秦野の駅で小田急線の電車を降りると見える丘にのぼったら湖があった。震生湖という名のとおり、地震で生まれた湖らしい。地震でどうして丘の上に湖ができるのか。ふしぎに思っていたら「震生湖の生い立ち」を記した立札があった。わりと新しい湖で、およそ100年前の関東大震災のとき地滑りで生まれた。
これがその震生湖。ちょうど桜が咲いていた(対岸の駐車場あたり)。1923年(大正12年)9月1日の大地震で市木沢の北斜面が250mにわたって地滑りし、沢を堰き止めて湖ができた。堰塞湖(えんそくこ)というそうだ。1930年(昭和5年)には東京帝国大学地震研究所の寺田寅彦らが測量調査を行った。2021年(令和3年)に国登録記念物になった。

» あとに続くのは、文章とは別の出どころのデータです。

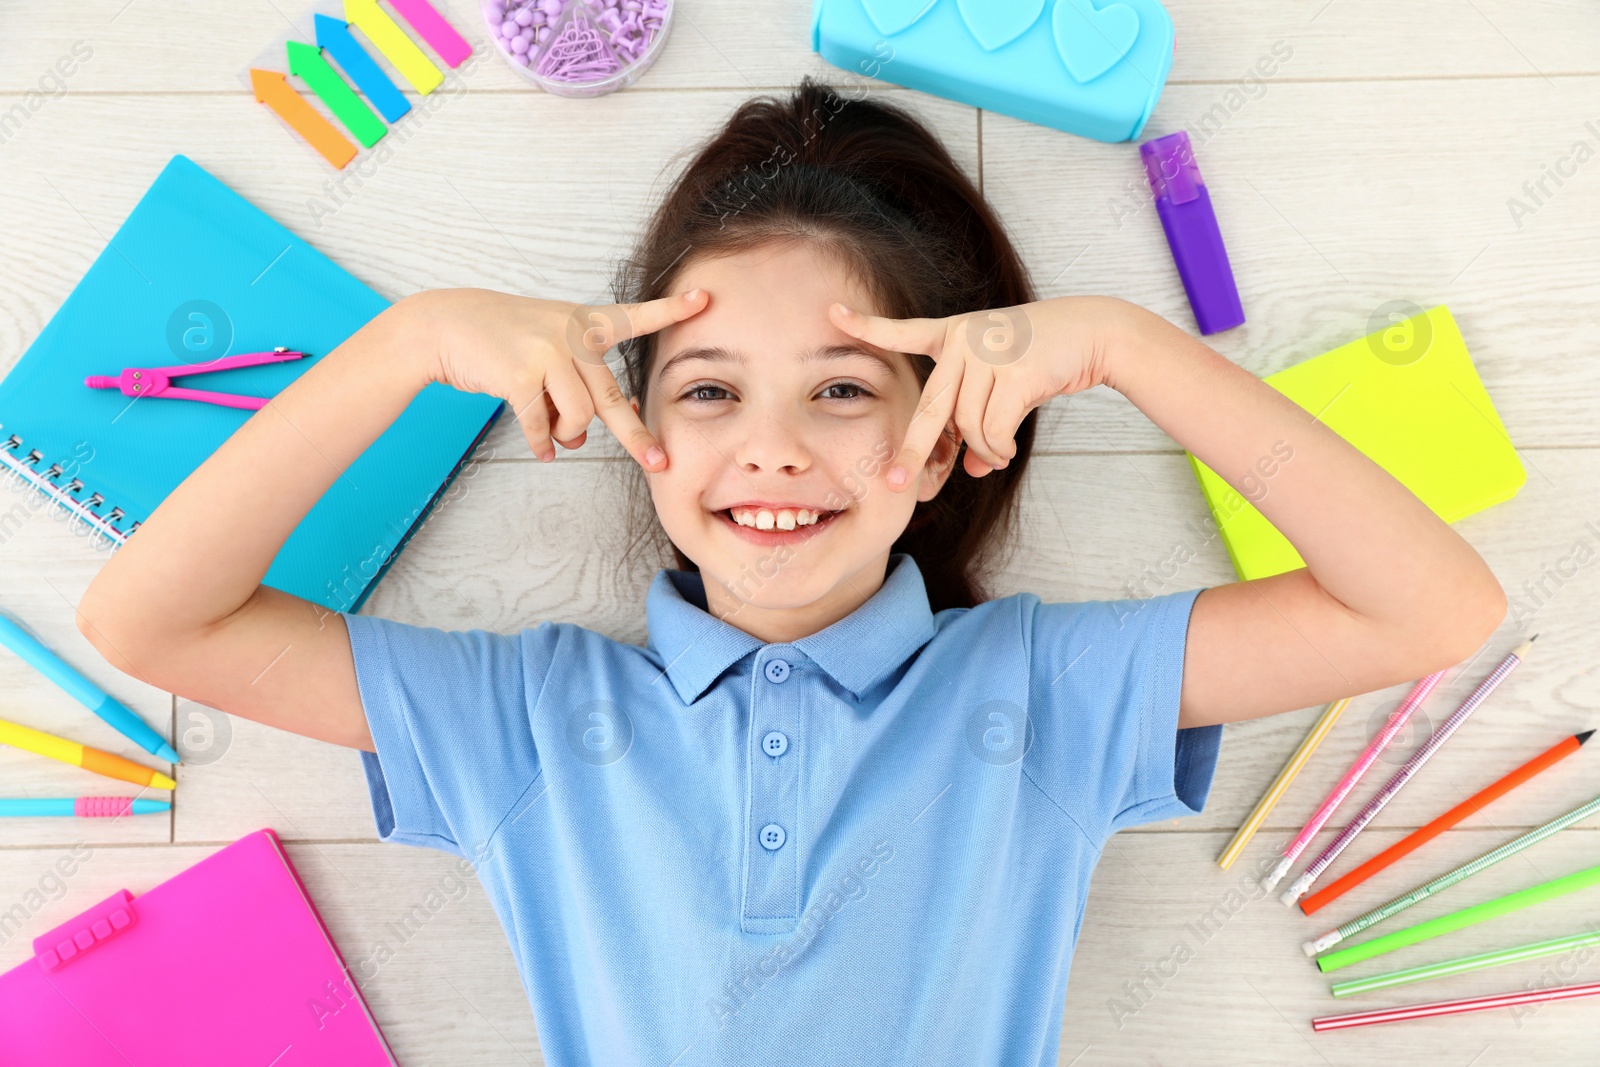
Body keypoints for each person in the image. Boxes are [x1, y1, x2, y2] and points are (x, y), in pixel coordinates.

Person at [76, 78, 1505, 1064]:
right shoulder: (523, 723)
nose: (770, 452)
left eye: (841, 392)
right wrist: (406, 346)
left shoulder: (1045, 692)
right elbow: (145, 617)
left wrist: (1124, 347)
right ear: (636, 432)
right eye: (706, 393)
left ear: (945, 440)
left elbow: (1434, 604)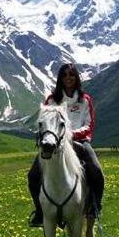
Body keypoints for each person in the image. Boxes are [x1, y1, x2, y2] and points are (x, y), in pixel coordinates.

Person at [28, 63, 105, 227]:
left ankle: (95, 206)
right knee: (33, 175)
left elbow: (89, 124)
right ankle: (40, 212)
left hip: (79, 141)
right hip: (54, 143)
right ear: (60, 79)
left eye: (71, 74)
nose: (68, 78)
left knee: (96, 169)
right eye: (64, 75)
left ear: (76, 77)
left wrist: (71, 135)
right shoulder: (52, 100)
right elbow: (44, 122)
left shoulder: (85, 99)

花見がてら湯を沸かし長期保存食のカルボナーラをふやかして食べた。いつ震災が来ても困らないように備蓄してる食糧をストックローテーションのために消費したわけだが、ちょっと足りないんじゃないかと思ってパン屋さんで買ってきたカレーパンが保存食より美味かった。どうやら保存食だけでは、健康で文化的な最低限度の生活を営むことが難しいとわかった。
およそ100年前の震災でも、今年1月1日に起きた能登の震災でも、被災者はプライバシーのない避難所で雑魚寝だった。ナチスがユダヤ人をガス室で大量虐殺する目的で作った収容所(アウシュビッツとか)でさえタコ部屋のような寝台で休むことができたのに、日本の避難所の設備は3か月後もそれ以下だった。台湾で大地震が起きると3時間後に食料も電源もあるテントで被災者が保護されたのと比べて、雲泥の差だ。
それにしても震生湖のあたりは花盛りだった。そのわりに人がいなくて、のんびり、ゆったり過ごせる。穴場というものかもしれない。もしも覚えていられたら、来年もぶらぶら歩きにこようと思い、メモがわりにブログを書いておくことにした。秦野の駅の反対側には丹沢の峰々を望むこともできる。その気になれば登山もできるけど、その気になることは多分ないだろう。